Так все примерно и получилось, но это уже 1984 год, а мы возвращаемся на тридцать лет назад, когда вполне безвестный еще Антуан Витез принимается, по просьбе Арагона, с которым они недавно ездили в Москву, за первую свою крупную литературную работу — перевод «Абая».
Он получился превосходным, это интуитивно улавливает читатель, даже поверхностно владеющий французским, и это подтверждают те, для кого он — родной. Так что французам, в отличие от русских, повезло. Удача эта сделалась возможной не потому лишь, что работал Витез скрупулезно и честно. В архиве его сохранились десятки и сотни казахских слов сразу в нескольких транскрипциях — арабской, персидской, турецкой, на латыни, кириллице. То есть он не вполне доверял русском переводу, и правильно делал. Точно так же держался он подальше от русскоязычной версии стихов Абая, будучи «почти уверен, что русский текст уже далек от оригинала. А ведь речь идет о казахских эпических поэмах, которые наверняка обладают особой силой и очарованием».
Все правильно, хотя жаль, конечно, что Витез, стремясь быть «как можно ближе к тексту», переводил Абая прозой, как Набоков «Евгения Онегина». Но все-таки это действительно лучше, чем «скверные стишки», щедро рассыпанные по русскому переводу романа.

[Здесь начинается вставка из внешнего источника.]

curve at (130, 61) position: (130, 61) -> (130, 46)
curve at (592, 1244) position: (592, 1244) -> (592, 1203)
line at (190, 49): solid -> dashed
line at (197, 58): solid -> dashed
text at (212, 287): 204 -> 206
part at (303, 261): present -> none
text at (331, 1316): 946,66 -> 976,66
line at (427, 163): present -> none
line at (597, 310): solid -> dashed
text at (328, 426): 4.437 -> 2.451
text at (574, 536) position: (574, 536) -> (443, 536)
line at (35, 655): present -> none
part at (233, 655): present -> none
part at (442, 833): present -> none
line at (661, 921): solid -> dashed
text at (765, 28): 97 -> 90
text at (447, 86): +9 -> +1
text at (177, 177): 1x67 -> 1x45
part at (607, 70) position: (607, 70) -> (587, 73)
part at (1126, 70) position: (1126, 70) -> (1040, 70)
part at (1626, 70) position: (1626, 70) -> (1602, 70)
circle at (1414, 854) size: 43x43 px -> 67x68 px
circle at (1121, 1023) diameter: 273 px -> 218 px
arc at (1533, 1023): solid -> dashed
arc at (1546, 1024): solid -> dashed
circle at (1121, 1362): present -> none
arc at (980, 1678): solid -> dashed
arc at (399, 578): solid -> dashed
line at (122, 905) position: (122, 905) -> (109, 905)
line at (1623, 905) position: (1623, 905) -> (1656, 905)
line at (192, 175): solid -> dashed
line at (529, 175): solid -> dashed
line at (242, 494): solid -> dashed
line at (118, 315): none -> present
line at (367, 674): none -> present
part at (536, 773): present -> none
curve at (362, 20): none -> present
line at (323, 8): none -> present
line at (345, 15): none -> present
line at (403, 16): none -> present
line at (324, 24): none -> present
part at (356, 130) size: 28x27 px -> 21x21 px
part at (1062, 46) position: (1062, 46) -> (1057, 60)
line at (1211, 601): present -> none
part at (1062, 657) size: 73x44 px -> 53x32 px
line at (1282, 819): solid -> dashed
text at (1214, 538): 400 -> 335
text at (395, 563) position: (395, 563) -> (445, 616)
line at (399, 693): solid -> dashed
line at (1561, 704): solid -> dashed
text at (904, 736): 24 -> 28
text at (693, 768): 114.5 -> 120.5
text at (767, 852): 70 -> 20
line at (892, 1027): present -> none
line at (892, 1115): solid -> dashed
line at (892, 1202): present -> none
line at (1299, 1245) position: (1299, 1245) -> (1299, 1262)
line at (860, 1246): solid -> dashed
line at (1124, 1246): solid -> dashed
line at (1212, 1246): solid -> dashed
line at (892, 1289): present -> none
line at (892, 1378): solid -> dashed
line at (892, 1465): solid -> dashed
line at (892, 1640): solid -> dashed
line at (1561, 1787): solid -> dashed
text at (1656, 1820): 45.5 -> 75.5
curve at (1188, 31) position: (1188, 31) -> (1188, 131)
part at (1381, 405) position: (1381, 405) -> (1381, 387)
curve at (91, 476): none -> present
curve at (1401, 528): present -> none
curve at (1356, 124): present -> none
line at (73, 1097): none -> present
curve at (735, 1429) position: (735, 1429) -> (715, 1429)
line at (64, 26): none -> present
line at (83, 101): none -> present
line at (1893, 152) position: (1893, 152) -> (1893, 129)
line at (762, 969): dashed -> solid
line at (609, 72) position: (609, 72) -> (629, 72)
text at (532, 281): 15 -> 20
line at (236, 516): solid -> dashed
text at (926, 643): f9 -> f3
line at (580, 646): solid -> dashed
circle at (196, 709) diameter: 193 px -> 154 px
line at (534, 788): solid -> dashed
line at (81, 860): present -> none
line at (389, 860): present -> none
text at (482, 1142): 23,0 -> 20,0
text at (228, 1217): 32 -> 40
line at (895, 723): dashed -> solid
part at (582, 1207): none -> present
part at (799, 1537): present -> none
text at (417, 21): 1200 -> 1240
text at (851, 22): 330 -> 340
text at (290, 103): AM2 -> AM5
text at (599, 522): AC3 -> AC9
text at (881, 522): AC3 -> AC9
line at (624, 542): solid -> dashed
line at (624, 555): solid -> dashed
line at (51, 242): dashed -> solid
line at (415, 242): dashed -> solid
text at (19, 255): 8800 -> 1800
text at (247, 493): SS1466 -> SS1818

И все-таки несуетливость и профессиональное достоинство — условие, хоть и обязательное, конечно, но недостаточное. Антуан Витез обладал тем внутренним чутьем и артистизмом, которых катастрофически не хватало русским переводчикам Ауэзова.
В романе есть сцена-спор между Кишкене-муллой, упрямым приверженцем догмы, и «диссидентом» — Абаем: «Удивляюсь, вам, мулла, — пожимает плечами Абай. — Будь вы неграмотный — другое дело, но ведь вы — учитель! Как же вы говорите, что знание нужно искать только на одной узкой тропе? Разве наука не безграничный широкий мир? Разве мудрейшие мусульманские ученые не пользовались тем, что дали Сократ, Платон, Аристотель?»
Вот эту полифонию романа, где Сократ переговаривается с Ходжой Ахматом Яссави, а Бальзак с Прустом, и уловил замечательно Антуан Витез.
…Под конец еще один французский след, или, может, нить, невидимо соединяющая далековатые духовные миры.
Знаменитое философское эссе Альбера Камю «Миф о Сизифе», появившееся, кстати, в том же 1942 году, что и первое издание «Абая», заканчивается парадоксом: Сизифа, этого пролетария богов, следует представлять себе счастливым.
Почему же?
Да потому, что он сам выбрал эту судьбу — постоянно втаскивать на гору глыбы.
К философии экзистенциализма Мухтар Ауэзов никакого отношения не имеет, но его Абай — это в своем роде герой древнегреческого мифа, каким он видится Камю.